- **Directions for this task**: Copy the commit log from "Author SHA1 Message" to "the right one!)", changing "process group pid" to "process group ID".

- **Source document**:
----------------------------------------

Commit Graph

119 Commits

Author SHA1 Message Date
kre f55c8670e1 PR bin/57894
For jobs -p for a non-job-control job, avoid just printing 0 (as
there is no process group pid) and instead output what we used to,
the pid of one of the processes in the job (usually the right one!)

XXX pullup -10 (9 and earlier not affected).
2024-01-30 19:05:07 +00:00
kre 0827e1f954 The great shell trailing whitespace cleanup of 2023...
Inspired by private e-mail comments from mouse@

NFCI.
2023-04-07 10:34:13 +00:00
kre 1c627bdffa PR bin/57053 is related (peripherally) here.
sh has been remembering the process group of a job for a while now, but
using that for almost nothing.

The old way to resume a job, was to try each pid in the job with a
SIGCONT (using it as the process group identifier via killpg()) until
one worked (or none did, in which case resuming would be impossible,
but that never actually happened).   This wasn't as bad as it seems,
as in practice the first process attempted was *always* the correct
one.  Why the loop was considered necessary I am not sure.  Nothing
but the first could possibly work.

This worked until a fix for an obscure possible bug was added a
while ago - now a process which has already finished, and had its
zombie collected via wait*() is no longer ever considered to have
a pid which is a candidate for use in any system call.  That's
because the kernel might have reassigned that pid for some newly
created process (we have no idea how much time might have passed
since the pid was returned to the kernel for reuse, it might have
happened weeks ago).

This is where the example in bin/57053 revealed a problem.

That PR is really about a quite different problem in zsh (from pksrc)
and should be pkg/57053, but as the test case also hit the problem
here, it was assumed (by some) they were the same issue.

The example is (in a small directory)
	ls | less
which is then suspended (^Z), and resumed (fg).   Since the directory
is small, ls will be finished, and reaped by sh - so the code would
now refuse to use its pid for the killpg() call to send the SIGCONT.
The (useless) loop would attempt to use less's pid for this purpose
(it is still alive at this point) but that would fail, as that pid
is not a process group identifier, of anything.   Hence the job
could not be resumed.

Before the PR (or preceding mailing list discussion) the change here
had already been made (part of a much bigger set of changes, some of
which might follow - sometime).   We now actually use the job's
remembered process group identifier when we want the process group
identifier, instead of trying to guess which pid it happens to be
(which actually never took any guessing, it was, and is always the
pid of the first process created for the job).   A couple of minor
fixes to how the pgrp is obtained, and used, accompany the changes
to use it when appropriate.
2022-10-30 01:46:16 +00:00
kre 21f0086877 Introduce a new macro JNUM to replace the idiom jp-jobtab+1
(the job number, given jp a pointer to a jobs table entry)
used open coded previously in many places (mostly in DEBUG mode
trace messages, so not included in most shells, but there are
a few others).

Make the type of JNUM() be int rather than the ptrdiff_t the
open coded version became ... which when used in some printf()

----------------------------------------

- **Given records**:

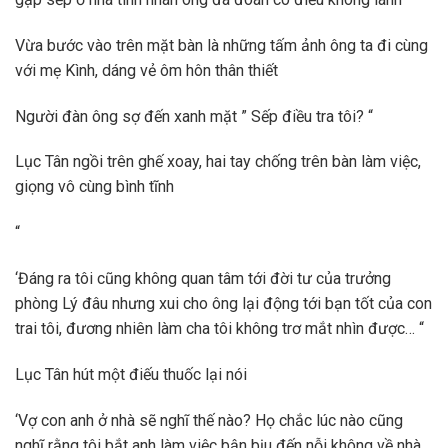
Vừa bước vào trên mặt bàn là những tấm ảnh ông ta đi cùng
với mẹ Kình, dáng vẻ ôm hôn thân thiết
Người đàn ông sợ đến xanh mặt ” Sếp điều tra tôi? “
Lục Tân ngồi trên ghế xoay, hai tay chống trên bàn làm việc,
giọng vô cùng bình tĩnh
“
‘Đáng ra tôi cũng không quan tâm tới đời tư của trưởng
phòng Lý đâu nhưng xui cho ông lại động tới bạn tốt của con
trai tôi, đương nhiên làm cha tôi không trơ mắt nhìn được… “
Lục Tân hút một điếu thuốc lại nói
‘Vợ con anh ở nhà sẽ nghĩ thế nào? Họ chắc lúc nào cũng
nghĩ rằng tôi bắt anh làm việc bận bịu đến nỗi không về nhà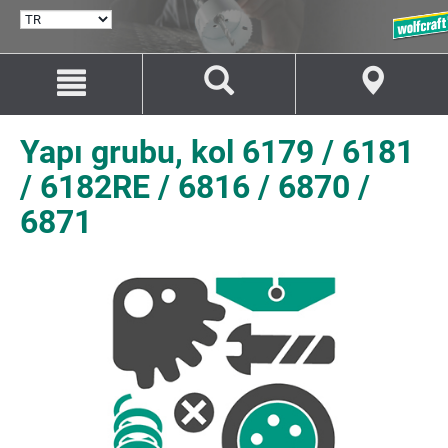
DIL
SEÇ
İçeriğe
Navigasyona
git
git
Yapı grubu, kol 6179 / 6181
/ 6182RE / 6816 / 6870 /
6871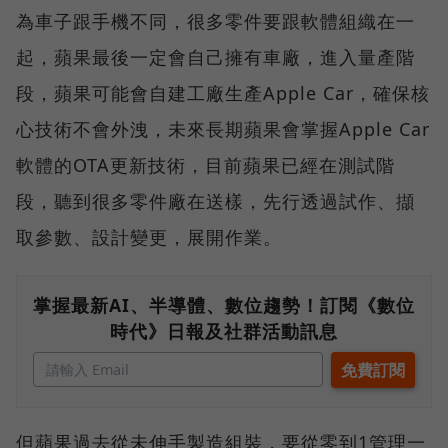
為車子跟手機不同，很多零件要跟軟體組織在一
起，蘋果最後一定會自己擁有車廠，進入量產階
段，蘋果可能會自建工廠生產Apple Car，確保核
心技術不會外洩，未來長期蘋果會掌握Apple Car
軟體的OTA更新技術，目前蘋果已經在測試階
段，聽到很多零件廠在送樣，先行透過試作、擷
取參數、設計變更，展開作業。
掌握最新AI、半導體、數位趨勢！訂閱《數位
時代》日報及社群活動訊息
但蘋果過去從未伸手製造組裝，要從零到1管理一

----------------------------------------

- **Solution**:
Author SHA1 Message Date
kre f55c8670e1 PR bin/57894
For jobs -p for a non-job-control job, avoid just printing 0 (as
there is no process group ID) and instead output what we used to,
the pid of one of the processes in the job (usually the right one!)